# What you have to do:
Copy out each line of the entries where the word "style" is present.

★ ★ ★

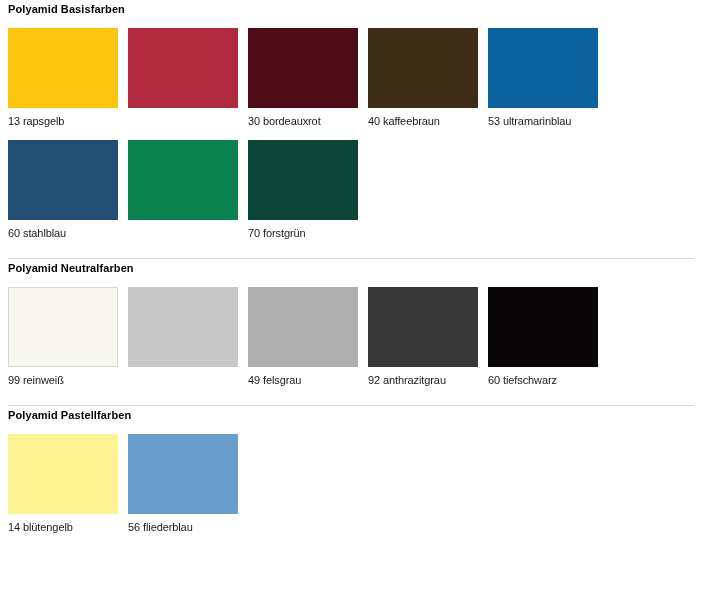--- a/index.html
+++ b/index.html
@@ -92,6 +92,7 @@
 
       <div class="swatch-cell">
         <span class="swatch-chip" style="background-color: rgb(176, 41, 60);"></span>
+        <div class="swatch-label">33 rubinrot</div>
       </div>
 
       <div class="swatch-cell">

★ ★ ★

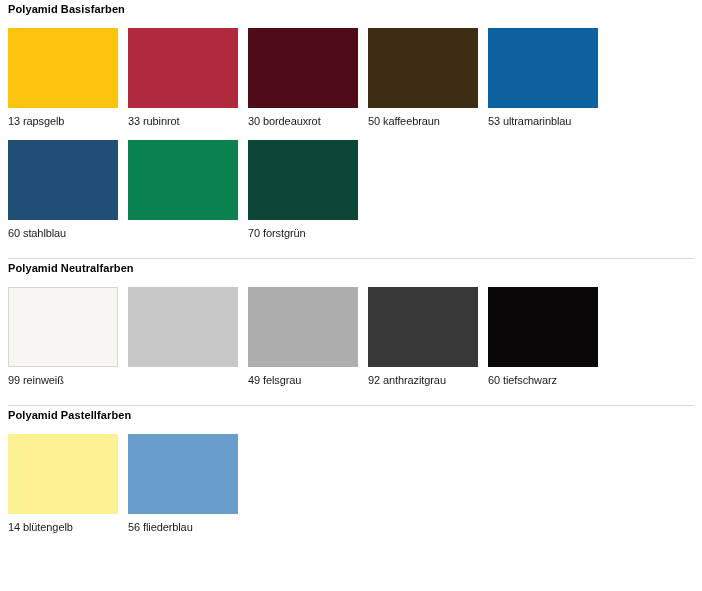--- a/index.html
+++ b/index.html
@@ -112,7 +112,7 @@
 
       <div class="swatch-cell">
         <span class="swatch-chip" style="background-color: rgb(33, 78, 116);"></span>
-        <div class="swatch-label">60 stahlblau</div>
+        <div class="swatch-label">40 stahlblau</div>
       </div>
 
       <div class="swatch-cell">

★ ★ ★

# Solution:
         <span class="swatch-chip" style="background-color: rgb(176, 41, 60);"></span>
         <span class="swatch-chip" style="background-color: rgb(33, 78, 116);"></span>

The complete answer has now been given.